## Problem to work on
Verbatim output of the lines below is required, with the images omitted.

## Saved entries
╔══

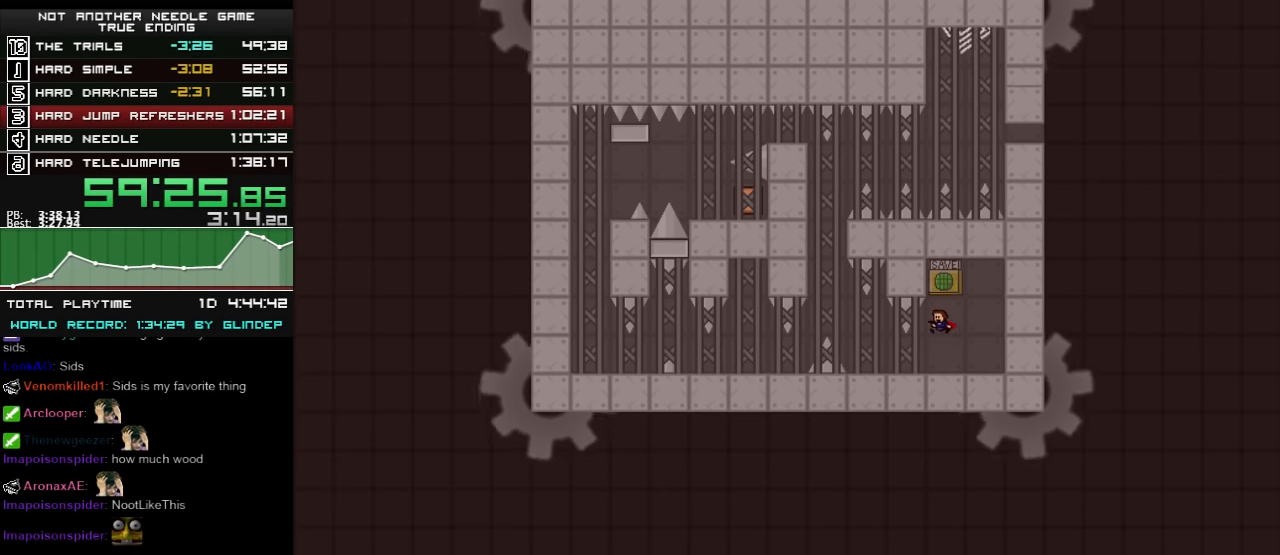
{"keys": ["left", "shift_l"], "events": [[420, "shift_l", "down"]]}
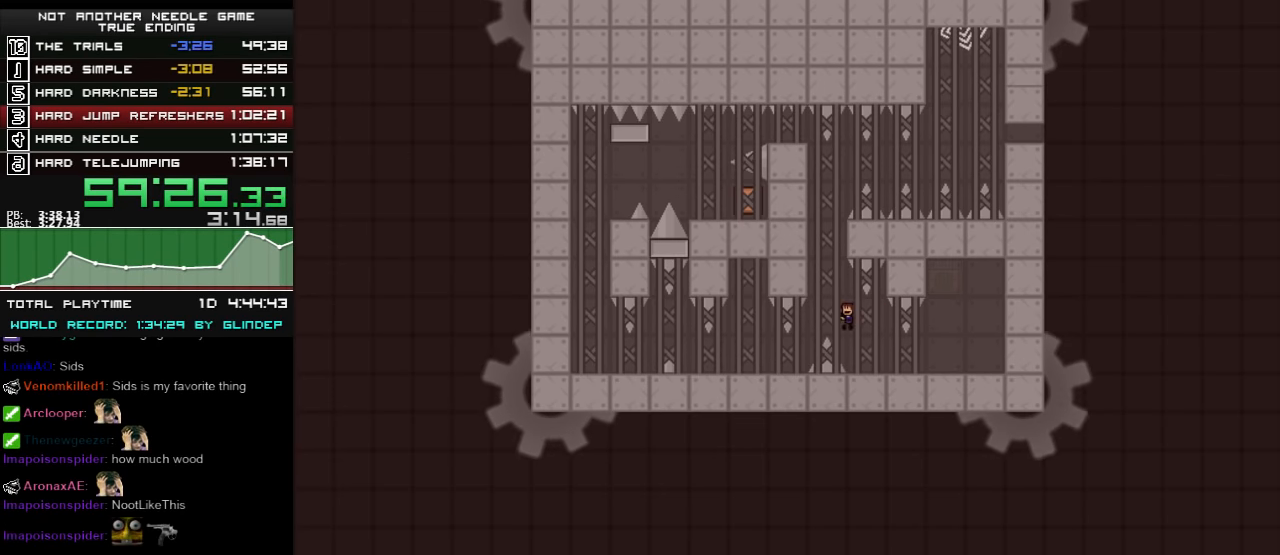
{"keys": ["left"], "events": [[80, "shift_l", "up"], [220, "left", "up"], [460, "left", "down"]]}
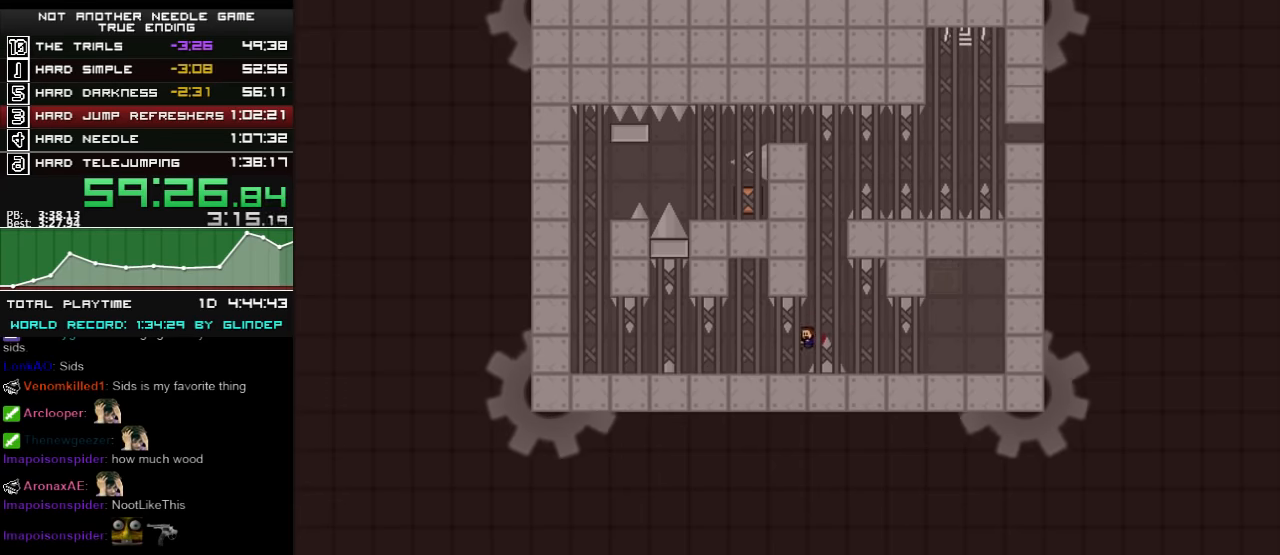
{"keys": ["left"], "events": []}
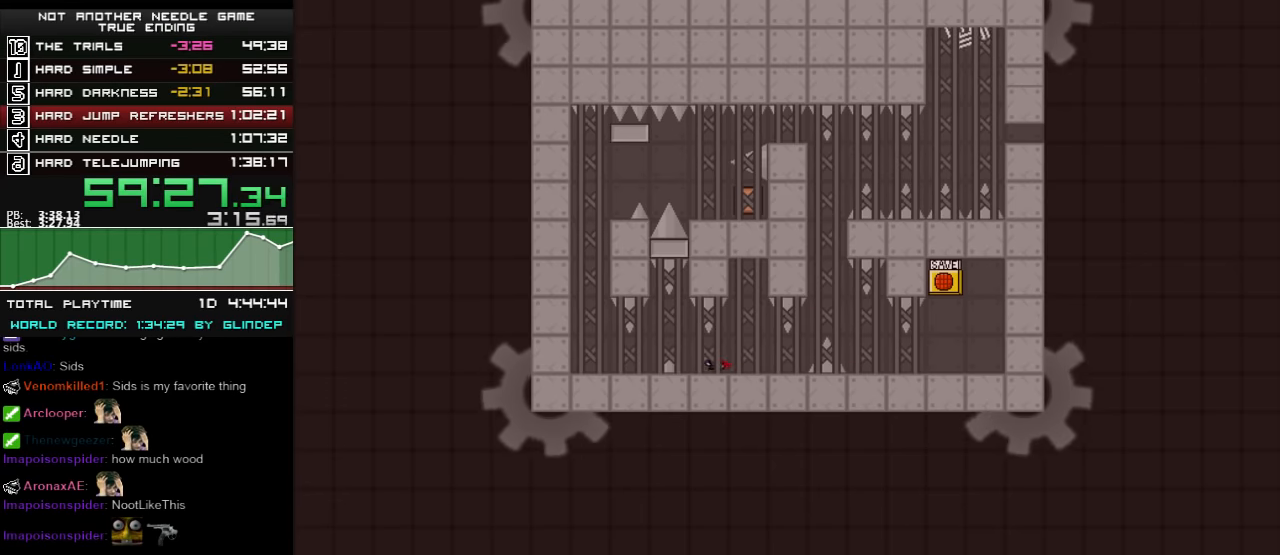
{"keys": ["left"], "events": [[80, "shift_l", "down"], [120, "shift_l", "up"], [280, "left", "up"], [360, "left", "down"]]}
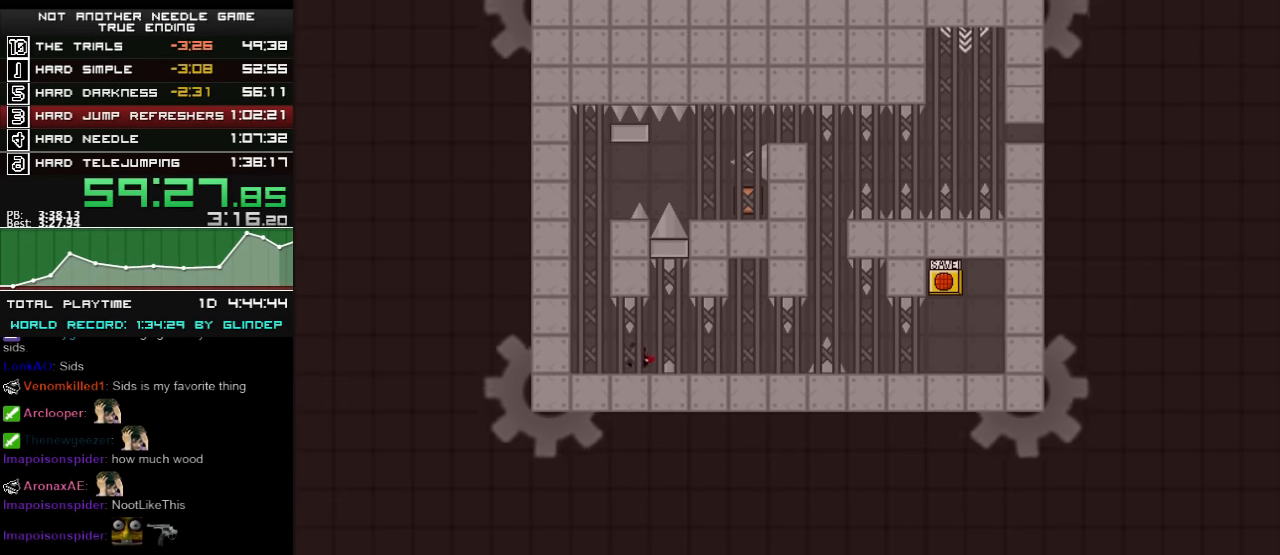
{"keys": ["shift_l"], "events": [[120, "shift_l", "down"], [380, "shift_l", "up"], [420, "shift_l", "down"], [480, "left", "up"]]}
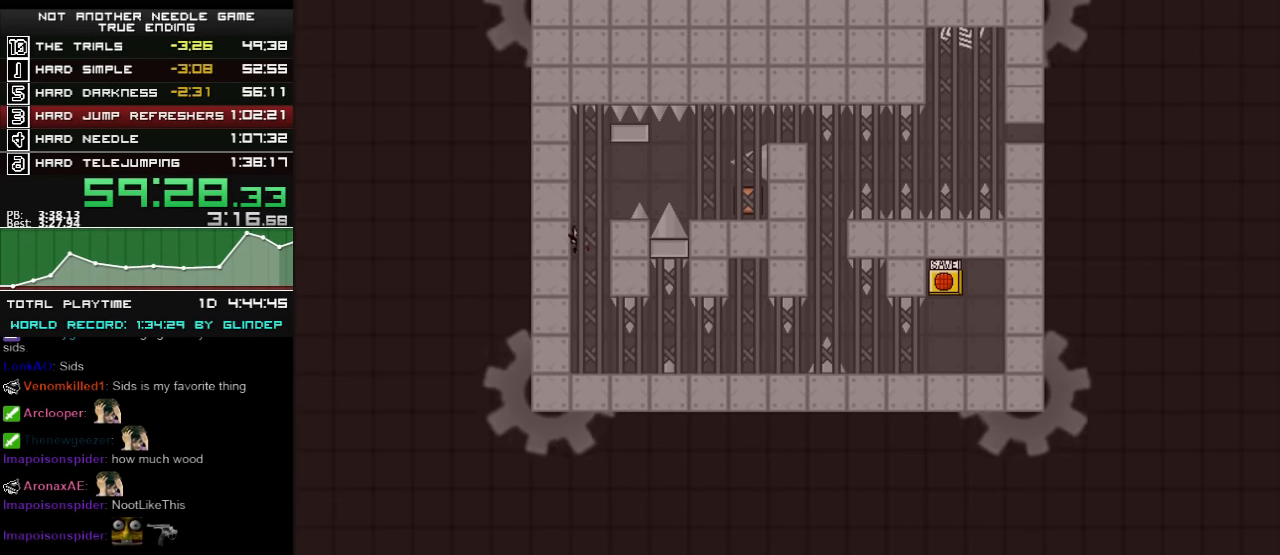
{"keys": ["shift_l"], "events": [[80, "right", "down"], [180, "shift_l", "up"], [280, "right", "up"], [380, "shift_l", "down"]]}
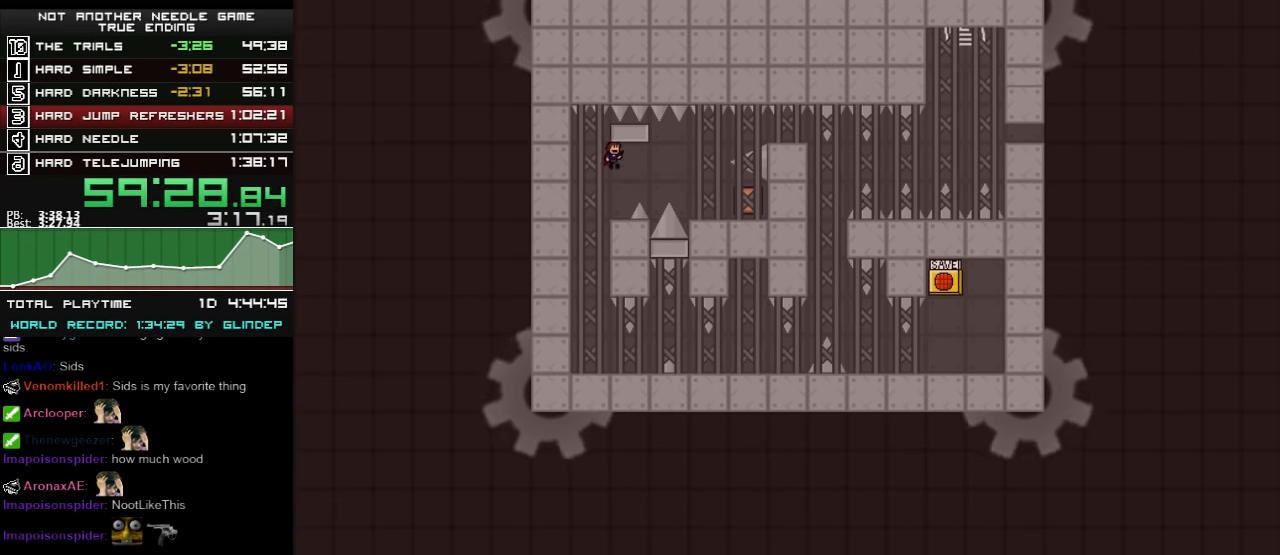
{"keys": ["right"], "events": [[40, "right", "down"], [40, "shift_l", "up"]]}
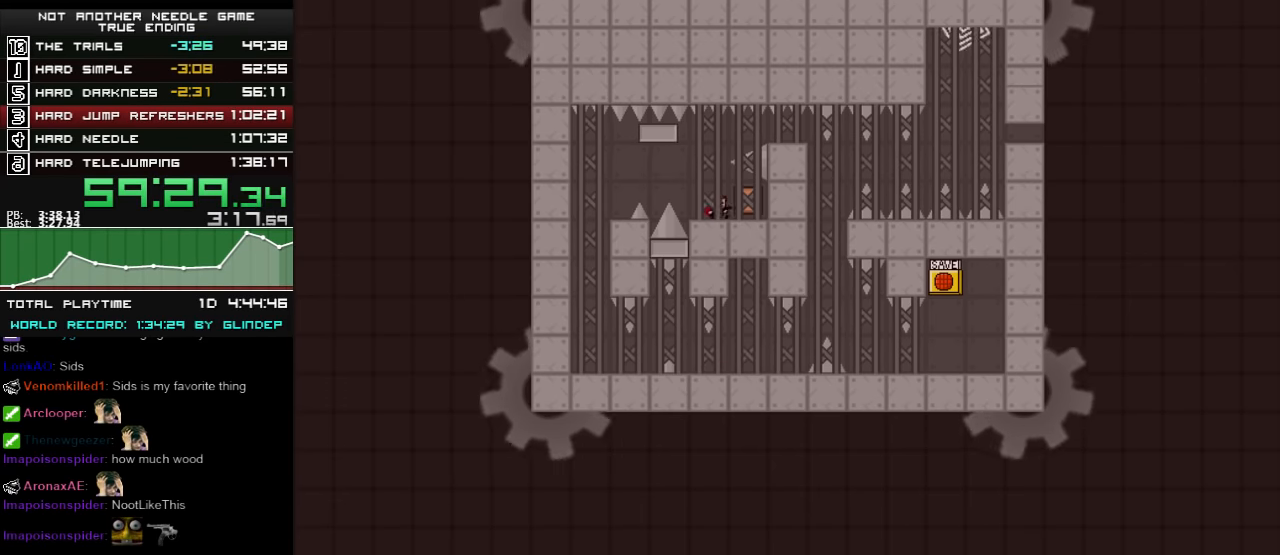
{"keys": ["left"], "events": [[160, "left", "down"], [160, "right", "up"], [360, "shift_l", "down"], [460, "shift_l", "up"]]}
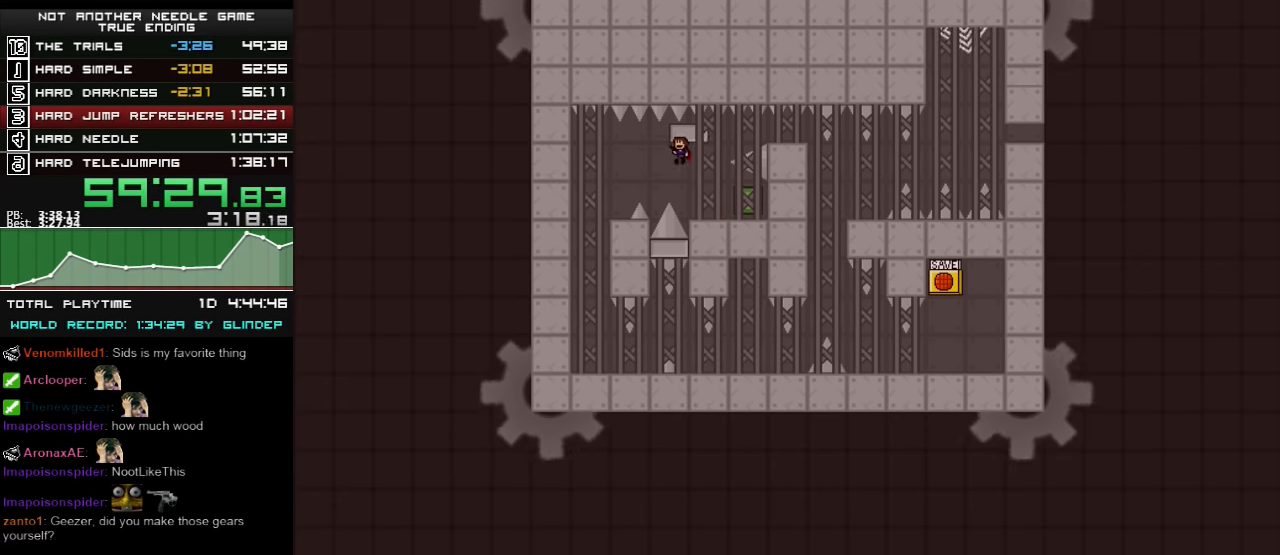
{"keys": ["left"], "events": [[120, "z", "down"], [180, "z", "up"], [280, "z", "down"], [320, "z", "up"], [420, "z", "down"], [480, "z", "up"]]}
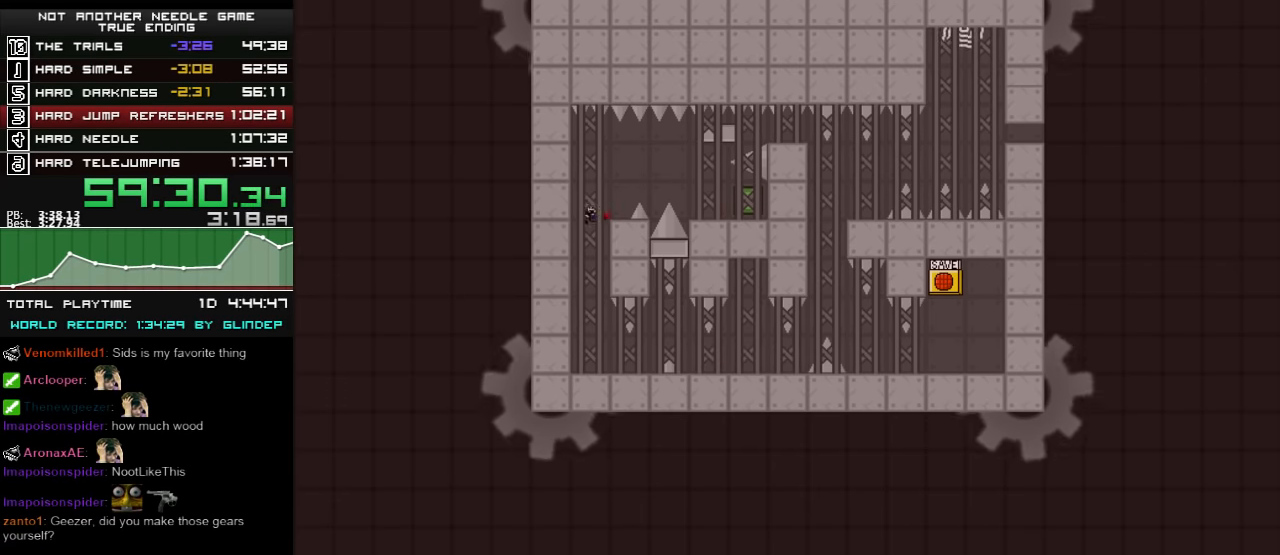
{"keys": ["right"], "events": [[80, "z", "down"], [120, "left", "up"], [120, "z", "up"], [280, "right", "down"]]}
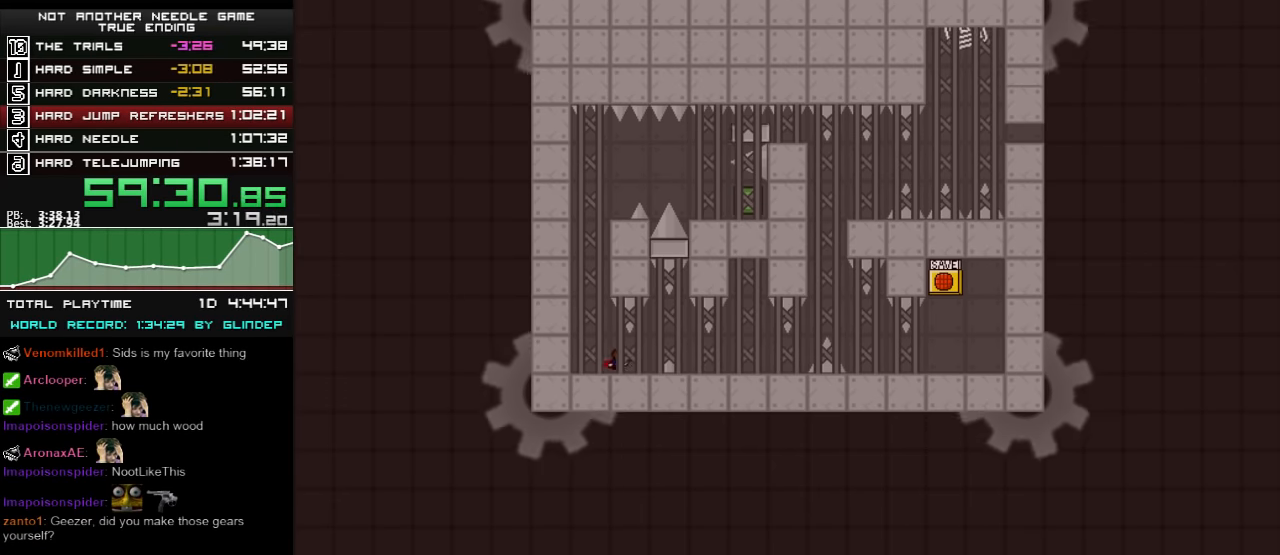
{"keys": ["right"], "events": [[160, "shift_l", "down"], [180, "shift_l", "up"], [260, "right", "up"], [380, "right", "down"]]}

╚══

## The completed task
{"keys": ["left", "shift_l"], "events": [[420, "shift_l", "down"]]}
{"keys": ["left"], "events": [[80, "shift_l", "up"], [220, "left", "up"], [460, "left", "down"]]}
{"keys": ["left"], "events": []}
{"keys": ["left"], "events": [[80, "shift_l", "down"], [120, "shift_l", "up"], [280, "left", "up"], [360, "left", "down"]]}
{"keys": ["shift_l"], "events": [[120, "shift_l", "down"], [380, "shift_l", "up"], [420, "shift_l", "down"], [480, "left", "up"]]}
{"keys": ["shift_l"], "events": [[80, "right", "down"], [180, "shift_l", "up"], [280, "right", "up"], [380, "shift_l", "down"]]}
{"keys": ["right"], "events": [[40, "right", "down"], [40, "shift_l", "up"]]}
{"keys": ["left"], "events": [[160, "left", "down"], [160, "right", "up"], [360, "shift_l", "down"], [460, "shift_l", "up"]]}
{"keys": ["left"], "events": [[120, "z", "down"], [180, "z", "up"], [280, "z", "down"], [320, "z", "up"], [420, "z", "down"], [480, "z", "up"]]}
{"keys": ["right"], "events": [[80, "z", "down"], [120, "left", "up"], [120, "z", "up"], [280, "right", "down"]]}
{"keys": ["right"], "events": [[160, "shift_l", "down"], [180, "shift_l", "up"], [260, "right", "up"], [380, "right", "down"]]}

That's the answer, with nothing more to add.